Second, it is uncertainly that lower Z-score means dissimilar structure. Some protein comparisons possess lower Z-score but present better RMSD. We observed this issue in following query proteins: #19 d1d3ga_, #32 d1ej8a_ and #90 d1qfja2. Here, we take subject protein “d1eso__” in query protein: “#32 d1ej8a_” as example. The precision of this subject protein is only 0.2. In Figure 18, it shows obviously the illustration of the problem of ordering the searching results by Z-score in CE alignment. The comparison of two similar structures is with proper RMSD but displays worse Z-score. It is clearly to see that the comparison between query and subject proteins is not bad. The main secondary structure of these two proteins is aligned appropriately. On the other hand, the gaps inserted into alignment are just loop structure of two proteins. The structures of query and subject proteins are similar and the rmsd is 2.07, but the Z-score is only 4.4. Therefore, the rank of the subject protein is 50 and behind 40 false positive proteins. The performance of CE would be bad in some cases, because we only sorted the retrieval lists by Z-score. We may sort all results that are provided using CE by better way, such as combing Z-score with RMSD.

There is one probably explanation about that PiSA-PSI-BLAST did not enhance supposed performance. Changing the e-value threshold for including sequences in the PSI-BLAST position specific matrix model may cause different alignment results. Although we choose the most appropriate e-value threshold: “10^-15”, we may obtain the worse achievement of PiSA-PSI-BLAST in some cases.

For example, there are too many incorrect domain proteins, which are not the same family as query protein, and these e-values of domain proteins are below threshold in searching of query protein “#3 d1ajsa_”. There are 79 subject proteins that are below the

e-value threshold. However, there are actually 63 proteins, which are not the same family as query protein. Therefore, the position specific matrix model made by method of PSI-BLAST may include wrong information and cause the iterated searching to go toward wrong result.

On the other hand, there are only a few domain proteins with same family as query below the threshold in several cases. Accordingly, the position specific matrix model may not contain enough sequence information to perform correct searching. For example, there are only 3 proteins below the e-value threshold in searching of query protein “#85 d1pina2”.
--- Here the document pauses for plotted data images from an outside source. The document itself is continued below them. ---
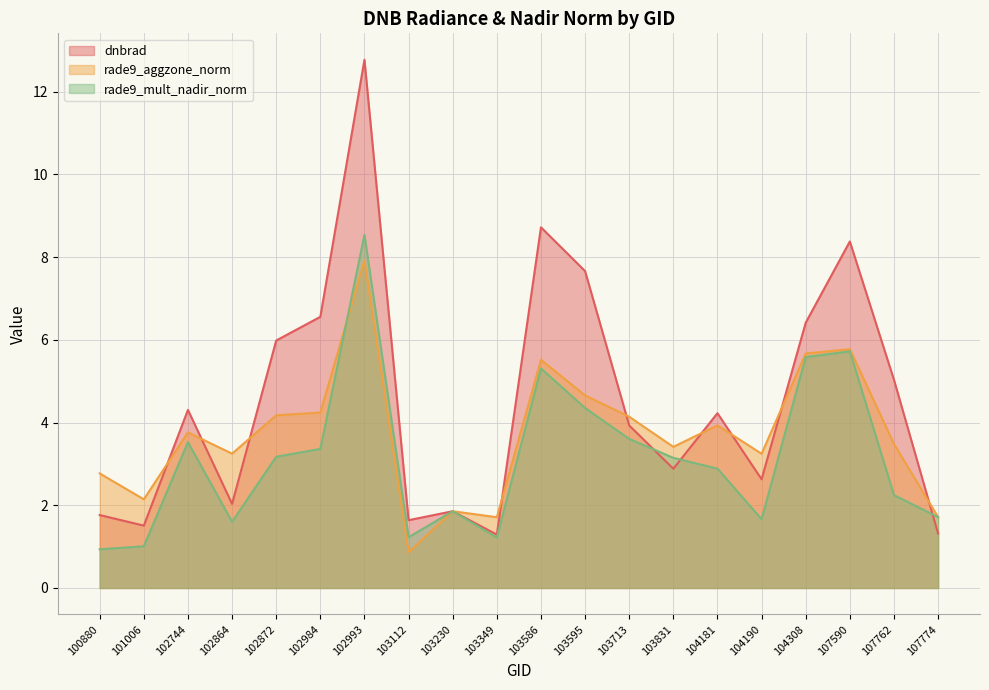

How many interior local valleys does the dnbrad series have?

6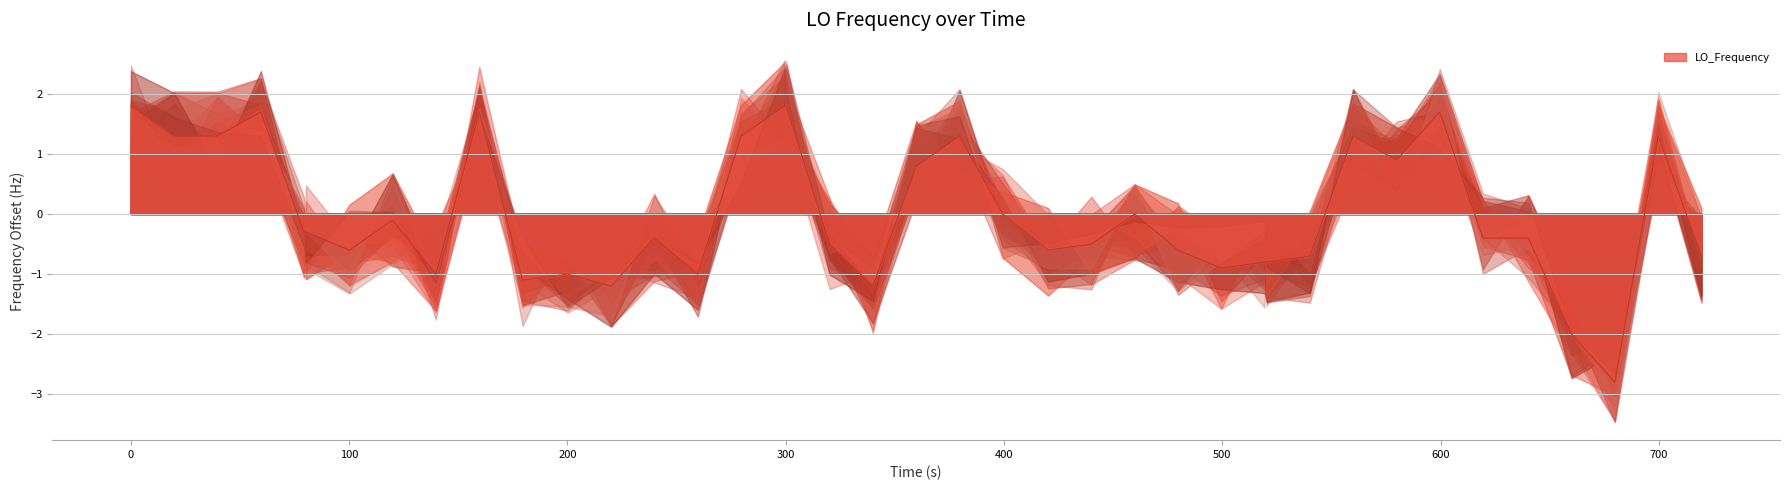

True or false: the data shows -0.2 at 23.

False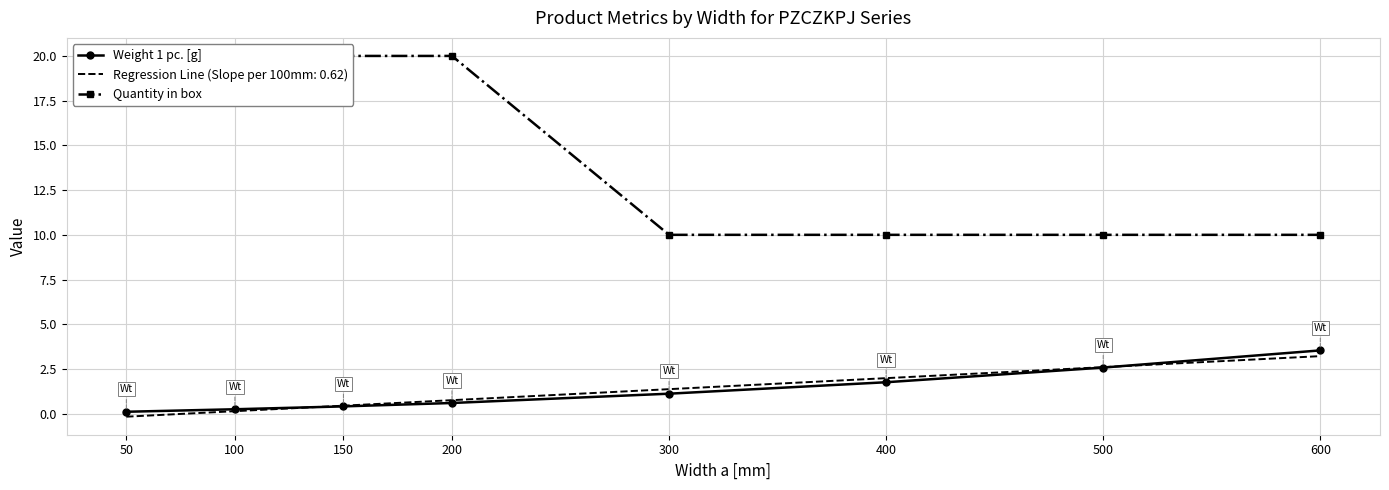

The Weight 1 pc. [g] series shows 1.8 at 400. True or false?

True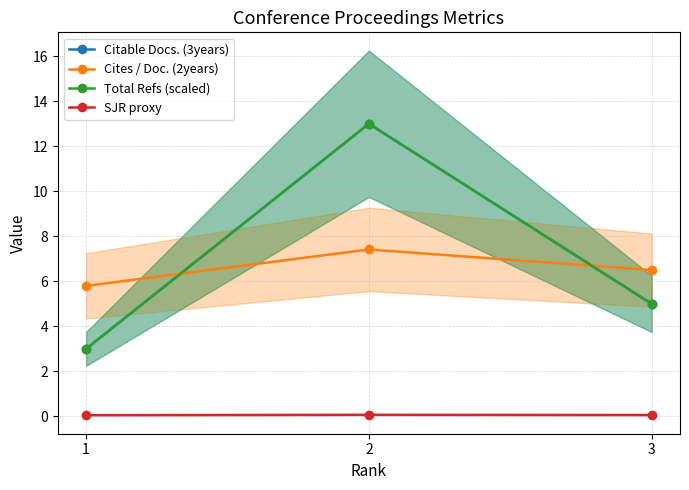

What is the difference between the second highest and minimum values in the Total Refs (scaled) series?

2.0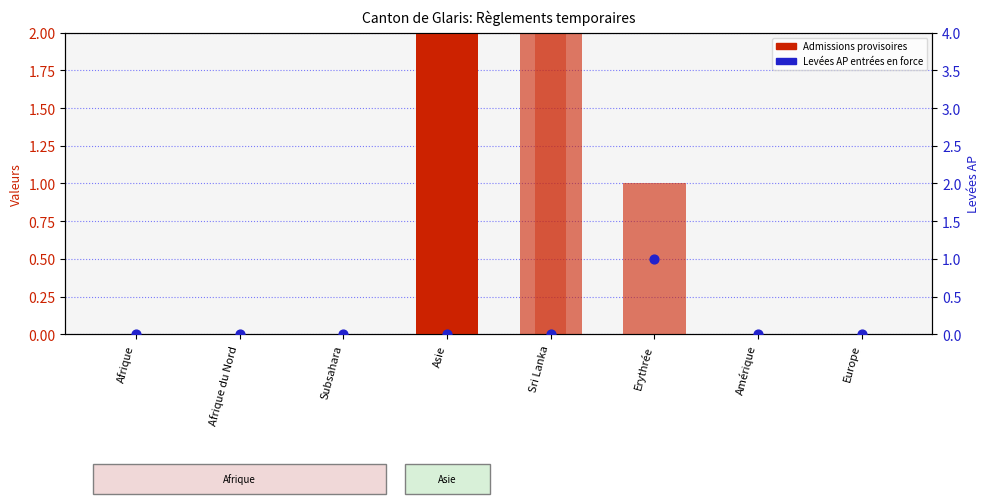

Which series has the largest total across all categories?

Fins AP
PiSA-BLAST can provide the theoretically expected number like e-value of BLAST to indicate what the performance is better. Here, we give 10^-15 as significance estimate according to our observation. In the Figure 19, the relationship between e-value and structure similarity in PiSA-BLAST is shown. The 1681 points in total on the plot mean every query and subject protein pairs searching in SCOP 95 database. There are 943 points in area (A) and only 79 points in area (B). PiSA-BLAST achieves 98.6% and 92.2% proteins whose Z scores are more than 4.0 and 5.0 when the e-value is less than 10^-15.

In Figure 20, it shows the relationship between e-value and precision in PiSA-BLAST.

PiSA-BLAST performs 108 queries on the SCOP 95 database. The yellow bars mean that the distribution of e-value of PiSA-BLAST is less than 10^-15 and red ones mean that the distribution of e-value is more than 10^-15. The protein pairs of precision with 80% and upper occupy 91% protein pairs at below 10^-15 of e-value of PiSA-BLAST. Hence, the value 10^-15 we given are reasonable.